I met my wife Aileen in the local hospital and we were married.
The greatest event was a shattering motor car accident. I was
called to the hospital to deal with an obstetric emergency. I rushed along the
road from Eiffel Flats to Gatooma and a herdsman tried to cross the road with a
small herd of cattle. As I came around a sharp bend the cows appeared and the
car hit them from the side. There was a loud bump, I was thrown into the front
windscreen and the bonnet of the car and two cows crumpled. The grey Austin was
unrecognizable, and I was badly shaken. The car as replaced by a brand new Ford
Zephyr.
Gatooma was an incubator for my medical development. I had become a
mature independent doctor with a wide practical experience in many aspects of
medicine, able to take major decisions and to practice human medicine with the
patient at the centre of the process and able to interact with them at eyeball
level. The metamorphosis had started and would continue in England.
After two years of hard work I had saved a small financial nest egg
and we decided that my career needed advancement. I had made my small
contribution to medicine in Gatooma and the time had come to move on.
There were no vacant positions in Internal medicine in Cape Town so
I decided to continue my studies at The School of Tropical Medicine in
Liverpool.
Rhodesian history has since undergone some interesting twists.
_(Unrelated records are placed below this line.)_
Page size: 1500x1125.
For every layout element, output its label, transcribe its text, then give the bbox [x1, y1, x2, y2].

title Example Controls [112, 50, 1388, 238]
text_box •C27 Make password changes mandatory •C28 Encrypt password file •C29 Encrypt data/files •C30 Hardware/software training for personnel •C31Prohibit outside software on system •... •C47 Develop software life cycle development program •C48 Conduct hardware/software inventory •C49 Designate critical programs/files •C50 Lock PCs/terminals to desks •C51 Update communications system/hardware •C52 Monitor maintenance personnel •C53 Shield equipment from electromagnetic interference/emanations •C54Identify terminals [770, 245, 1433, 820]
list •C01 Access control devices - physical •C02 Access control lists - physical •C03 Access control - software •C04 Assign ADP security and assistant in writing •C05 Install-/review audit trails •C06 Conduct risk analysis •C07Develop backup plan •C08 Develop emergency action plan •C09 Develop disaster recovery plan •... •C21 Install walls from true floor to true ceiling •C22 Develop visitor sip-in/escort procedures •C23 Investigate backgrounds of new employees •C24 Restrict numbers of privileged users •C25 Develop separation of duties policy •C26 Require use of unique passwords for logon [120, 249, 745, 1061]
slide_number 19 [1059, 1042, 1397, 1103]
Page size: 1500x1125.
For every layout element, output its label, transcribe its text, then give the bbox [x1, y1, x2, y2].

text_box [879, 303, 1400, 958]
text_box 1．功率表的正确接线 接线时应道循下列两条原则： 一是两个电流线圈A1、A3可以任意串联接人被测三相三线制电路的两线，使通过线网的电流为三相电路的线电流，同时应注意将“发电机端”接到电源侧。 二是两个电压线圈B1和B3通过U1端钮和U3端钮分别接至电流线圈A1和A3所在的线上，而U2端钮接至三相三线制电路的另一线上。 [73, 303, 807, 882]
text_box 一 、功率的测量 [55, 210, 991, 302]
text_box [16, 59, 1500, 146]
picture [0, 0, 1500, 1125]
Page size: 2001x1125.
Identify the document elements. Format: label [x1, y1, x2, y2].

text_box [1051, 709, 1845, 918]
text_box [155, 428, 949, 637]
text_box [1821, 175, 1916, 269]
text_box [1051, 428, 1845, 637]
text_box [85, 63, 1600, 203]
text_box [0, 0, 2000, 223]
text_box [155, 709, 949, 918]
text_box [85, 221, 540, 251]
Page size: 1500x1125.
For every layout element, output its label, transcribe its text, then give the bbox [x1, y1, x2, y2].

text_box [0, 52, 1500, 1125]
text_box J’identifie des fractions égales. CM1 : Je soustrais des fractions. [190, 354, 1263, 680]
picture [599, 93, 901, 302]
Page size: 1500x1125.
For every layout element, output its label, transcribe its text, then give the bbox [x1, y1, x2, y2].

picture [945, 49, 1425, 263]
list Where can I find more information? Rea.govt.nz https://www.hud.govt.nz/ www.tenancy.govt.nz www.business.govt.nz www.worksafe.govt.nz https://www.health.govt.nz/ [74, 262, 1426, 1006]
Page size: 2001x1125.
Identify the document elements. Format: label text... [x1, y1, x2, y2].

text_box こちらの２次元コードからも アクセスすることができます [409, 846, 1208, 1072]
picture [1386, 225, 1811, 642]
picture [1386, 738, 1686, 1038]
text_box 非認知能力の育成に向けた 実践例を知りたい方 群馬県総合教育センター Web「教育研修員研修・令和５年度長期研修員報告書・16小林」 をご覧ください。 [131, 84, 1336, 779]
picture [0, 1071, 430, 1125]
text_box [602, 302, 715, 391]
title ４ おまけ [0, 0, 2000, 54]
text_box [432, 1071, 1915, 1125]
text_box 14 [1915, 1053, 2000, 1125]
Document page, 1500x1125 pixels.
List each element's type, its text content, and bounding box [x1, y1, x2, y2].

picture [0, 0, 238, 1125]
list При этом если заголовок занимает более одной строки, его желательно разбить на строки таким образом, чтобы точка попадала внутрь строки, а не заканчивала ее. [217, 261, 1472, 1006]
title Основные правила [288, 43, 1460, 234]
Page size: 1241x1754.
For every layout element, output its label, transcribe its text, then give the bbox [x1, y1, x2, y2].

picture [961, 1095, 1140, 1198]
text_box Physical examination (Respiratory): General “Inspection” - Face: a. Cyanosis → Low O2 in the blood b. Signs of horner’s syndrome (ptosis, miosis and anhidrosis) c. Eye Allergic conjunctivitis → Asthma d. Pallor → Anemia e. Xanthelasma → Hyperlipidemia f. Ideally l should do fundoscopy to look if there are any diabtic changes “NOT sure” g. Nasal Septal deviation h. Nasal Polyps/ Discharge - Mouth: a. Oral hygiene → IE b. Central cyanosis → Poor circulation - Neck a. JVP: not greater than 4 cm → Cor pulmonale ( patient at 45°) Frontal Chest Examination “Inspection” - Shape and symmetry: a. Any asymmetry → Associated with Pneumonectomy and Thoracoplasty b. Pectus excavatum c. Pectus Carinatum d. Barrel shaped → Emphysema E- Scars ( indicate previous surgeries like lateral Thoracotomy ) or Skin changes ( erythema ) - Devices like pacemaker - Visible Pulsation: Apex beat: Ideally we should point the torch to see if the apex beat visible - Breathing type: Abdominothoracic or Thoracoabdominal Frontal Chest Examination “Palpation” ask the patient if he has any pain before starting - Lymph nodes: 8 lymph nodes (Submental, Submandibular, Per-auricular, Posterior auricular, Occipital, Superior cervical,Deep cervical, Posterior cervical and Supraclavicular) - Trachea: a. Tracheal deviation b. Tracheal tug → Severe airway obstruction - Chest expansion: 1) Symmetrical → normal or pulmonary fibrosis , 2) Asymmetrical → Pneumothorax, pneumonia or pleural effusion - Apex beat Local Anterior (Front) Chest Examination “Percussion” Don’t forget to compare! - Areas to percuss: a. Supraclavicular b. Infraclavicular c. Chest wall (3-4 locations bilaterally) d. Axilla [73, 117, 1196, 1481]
Unilateral declaration of independence under Ian Smith with an international
trade embargo made the country very self sufficient as small local industries
flourished. Finally Black independence with poor government and corruption,
eviction and murder of the whites led to total chaos and collapse of most of
the government institutions.
The white colonial government was one-sided and did little to
develop the deprived black population, white independence was unilateral, but
black emancipation has almost destroyed a rich and fertile country.